I still feel that removing referrers entirely destroys many useful tools and analytics that we've traditionally been able to use. It removes the core way in which we understand connections across the Internet. By removing referrers, the best we can do is use link graphs, falling back to the original PageRank algorithm where we assume people are random bots that click on one of the links on the page.

Edit: Can't reply to you hnriot due to comment depth limit. My reference to PageRank is as links and backlinks could be used as a poor referrer substitute, though they aren't currently used as it's a lot more work and less accurate. I'm simply saying that, in the event that referrers all disappeared tomorrow, you'd see normal websites trying to estimate where their traffic comes from by using a PageRank inspired algorithm, or more naively by looking at who links where.



Referrers have nothing to do with pagerank.
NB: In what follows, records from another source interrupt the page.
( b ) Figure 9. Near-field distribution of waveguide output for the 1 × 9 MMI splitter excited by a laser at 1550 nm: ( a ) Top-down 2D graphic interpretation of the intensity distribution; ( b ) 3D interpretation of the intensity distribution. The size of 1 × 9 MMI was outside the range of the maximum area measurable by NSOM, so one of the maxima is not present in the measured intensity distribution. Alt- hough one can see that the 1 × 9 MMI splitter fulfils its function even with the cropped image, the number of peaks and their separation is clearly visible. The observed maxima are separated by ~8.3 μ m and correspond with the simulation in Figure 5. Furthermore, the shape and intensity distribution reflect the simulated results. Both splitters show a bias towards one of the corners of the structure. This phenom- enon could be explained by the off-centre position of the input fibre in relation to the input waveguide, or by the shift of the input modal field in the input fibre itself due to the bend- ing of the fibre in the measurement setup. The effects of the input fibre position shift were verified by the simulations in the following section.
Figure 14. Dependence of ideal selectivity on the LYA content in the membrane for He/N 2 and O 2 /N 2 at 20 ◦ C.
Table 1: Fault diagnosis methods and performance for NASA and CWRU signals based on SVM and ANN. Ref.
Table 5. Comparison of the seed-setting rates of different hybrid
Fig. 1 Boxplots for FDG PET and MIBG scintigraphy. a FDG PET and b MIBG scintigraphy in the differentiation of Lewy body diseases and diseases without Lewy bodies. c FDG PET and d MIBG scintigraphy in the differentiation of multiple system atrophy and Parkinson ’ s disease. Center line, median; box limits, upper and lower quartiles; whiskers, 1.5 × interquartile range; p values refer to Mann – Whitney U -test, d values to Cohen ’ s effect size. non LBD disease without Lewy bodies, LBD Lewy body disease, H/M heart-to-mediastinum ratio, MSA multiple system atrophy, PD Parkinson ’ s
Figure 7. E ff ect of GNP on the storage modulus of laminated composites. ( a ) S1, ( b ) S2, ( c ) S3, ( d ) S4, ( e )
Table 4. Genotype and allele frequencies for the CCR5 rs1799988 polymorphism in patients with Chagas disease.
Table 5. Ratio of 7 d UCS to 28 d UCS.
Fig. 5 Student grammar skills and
It's used in website analytics of course, and, in general is a very bad idea leaking information between websites. Search engines don't see your site's referrer data so the association you tried to create with pagerank is misleading.


I, for one, didn't think his argument was remotely misleading.

I did, however, think that bringing PageRank into the argument was ill advised and probably detrimental to his goal of advocacy through education. It just confused things, introduced another rabbit-hole concept.

If the author thought that mentioning PageRank would lend credibility to the 'link counting' / 'random link clicking bots' foregone conclusion he setup., he was right. It did. So link the text to a footnote referencing PageRank and stay on topic.